Gérard Oury joue sur différentes formes d’humour qui s’enchaînent à toute vitesse. D’abord l’humour de caractère avec l’inénarrable Victor Pivert. Là, il faut dire tout ce que le film doit à Louis de Funès, dont c’est ici l’un des meilleurs rôles. Comme d’habitude, l’acteur fait preuve d’une énergie impressionnante et joue énormément sur les mimiques. Il reprend ici le même type de rôle qui l’aura rendu célèbre, celui du personnage irascible et odieux, mais qui (à la différence d’autres films) va s’assagir, se polir à la rencontre d’une réalité qu’il ignorait jusque là : le monde juif.

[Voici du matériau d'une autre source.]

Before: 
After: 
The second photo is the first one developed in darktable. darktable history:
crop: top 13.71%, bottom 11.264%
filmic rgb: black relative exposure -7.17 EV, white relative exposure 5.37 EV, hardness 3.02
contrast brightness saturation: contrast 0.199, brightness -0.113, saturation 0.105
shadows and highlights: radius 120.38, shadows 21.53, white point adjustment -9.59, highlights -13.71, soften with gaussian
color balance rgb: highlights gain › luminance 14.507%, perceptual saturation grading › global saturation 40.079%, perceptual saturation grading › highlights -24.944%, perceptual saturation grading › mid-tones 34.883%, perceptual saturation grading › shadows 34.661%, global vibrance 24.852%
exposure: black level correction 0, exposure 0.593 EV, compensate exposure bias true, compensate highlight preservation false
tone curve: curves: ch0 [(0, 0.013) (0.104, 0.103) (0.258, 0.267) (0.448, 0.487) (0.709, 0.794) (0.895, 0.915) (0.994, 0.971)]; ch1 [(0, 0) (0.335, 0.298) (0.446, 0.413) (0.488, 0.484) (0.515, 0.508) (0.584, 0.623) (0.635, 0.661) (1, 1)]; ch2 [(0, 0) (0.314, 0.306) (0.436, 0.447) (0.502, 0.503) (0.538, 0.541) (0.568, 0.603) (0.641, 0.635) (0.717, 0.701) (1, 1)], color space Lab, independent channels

Cette découverte sera d’autant plus drôle que Pivert va donc devoir se faire passer pour un rabbin, donc quelqu’un censé maîtriser les codes socio-religieux du judaïsme. Nous sommes ici dans un magnifique exemple d’humour de situation.

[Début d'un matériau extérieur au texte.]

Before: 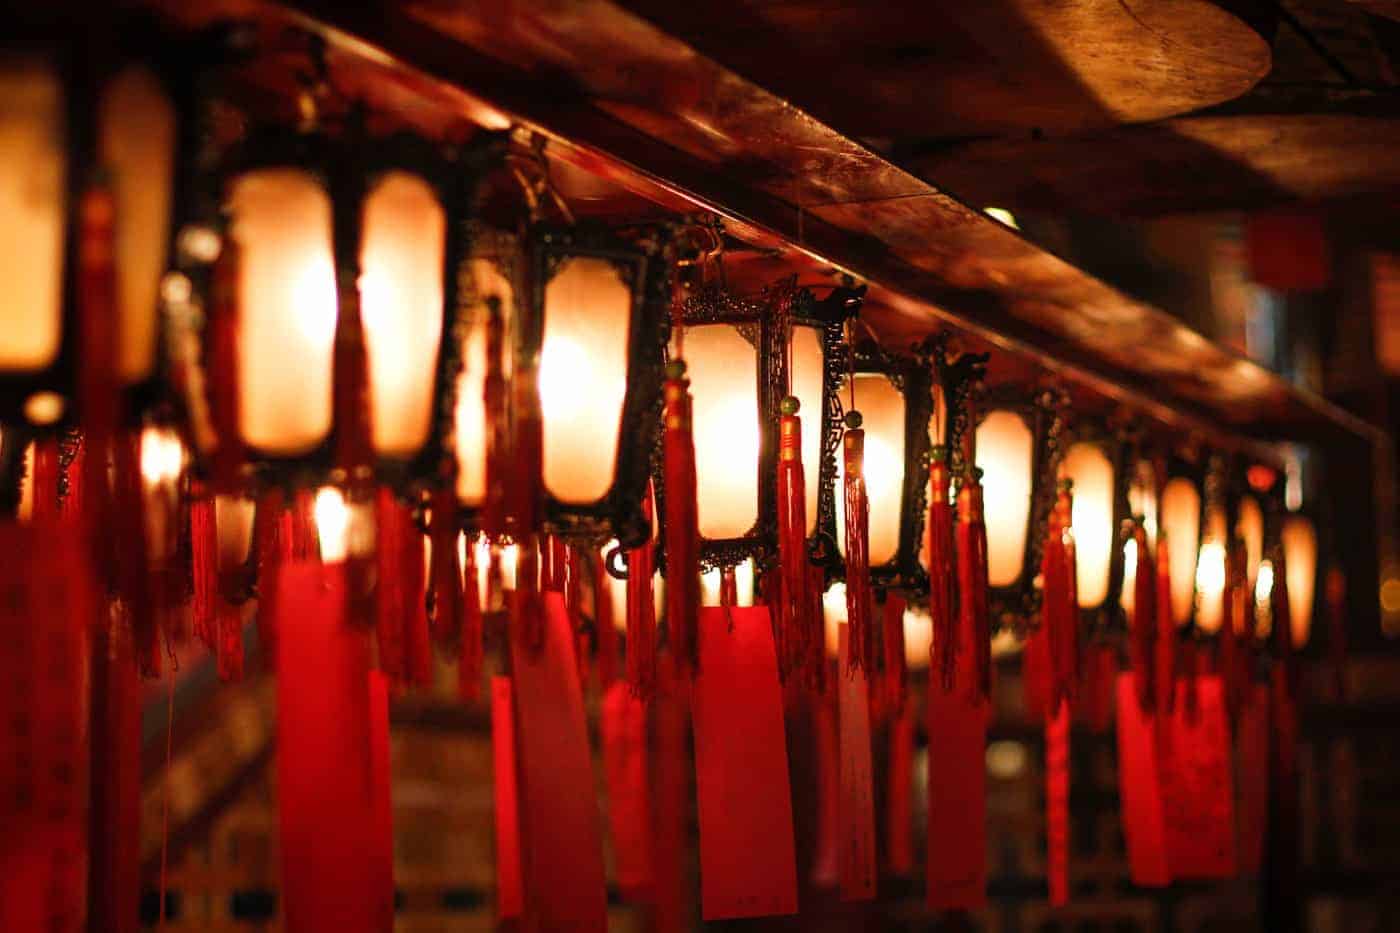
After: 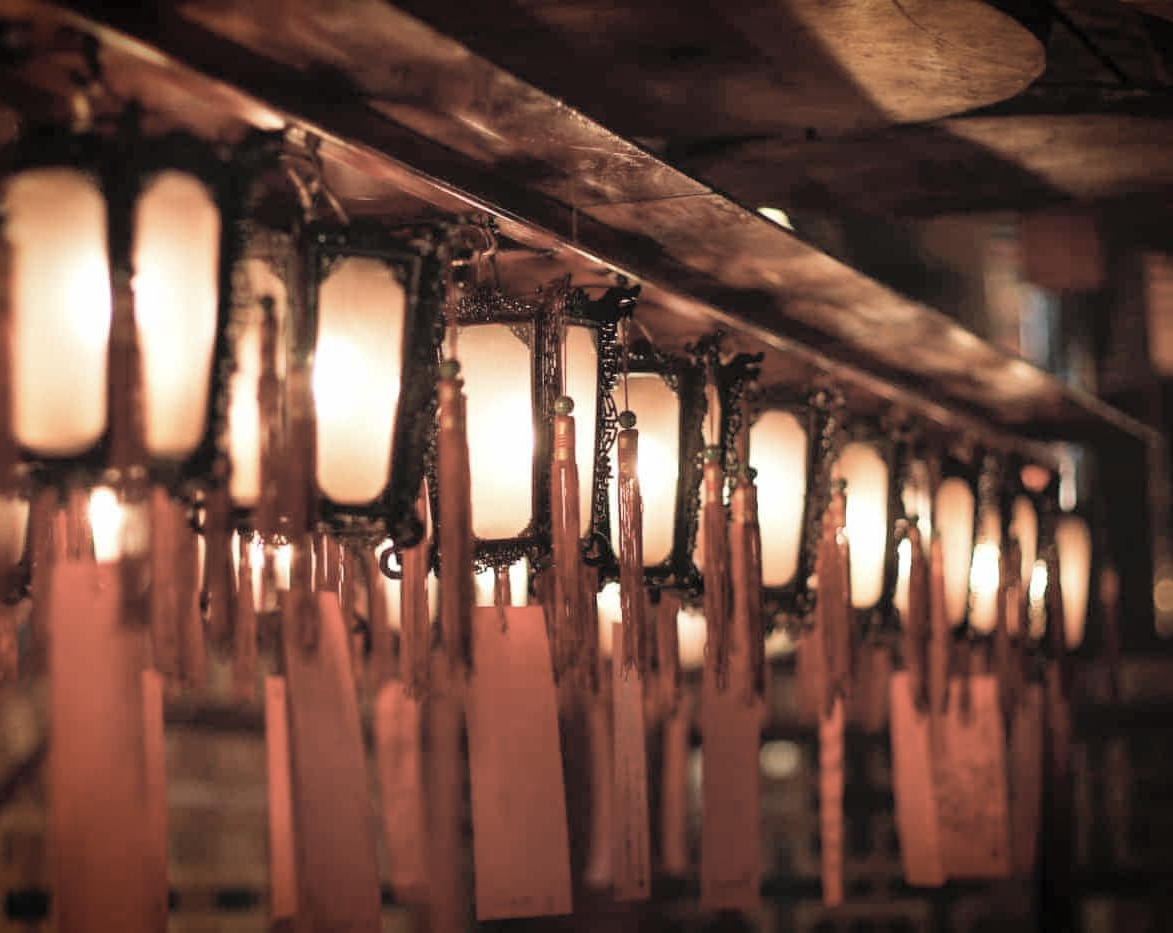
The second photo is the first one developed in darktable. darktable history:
contrast brightness saturation: brightness 0.182, saturation -0.482
crop: left 16.146%
vignetting: fall-off start 100.39%, saturation 0.367, width/height ratio 1.32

Les dialogues aussi ne sont pas en reste, multipliant les jeux de mots et répliques cultes : « mais Salomon, vous êtes juif ? », « C’était Farès ? C’est effarant ! »…

Plus gros succès de l’année 1973, Les Aventures de Rabbi Jacob réussit de façon quasi-miraculeuse ce que beaucoup d’autres films essaient encore de faire de nos jours : une comédie sur un sujet grave (le racisme) qui ne tombe ni dans la caricature ni dans la leçon. Il faut dire que Gérard Oury accordait un soin tout particulier à l’écriture, son film fourmille d’idées et ne se contente pas, comme beaucoup de films paresseux actuels, de déployer une seule situation de départ.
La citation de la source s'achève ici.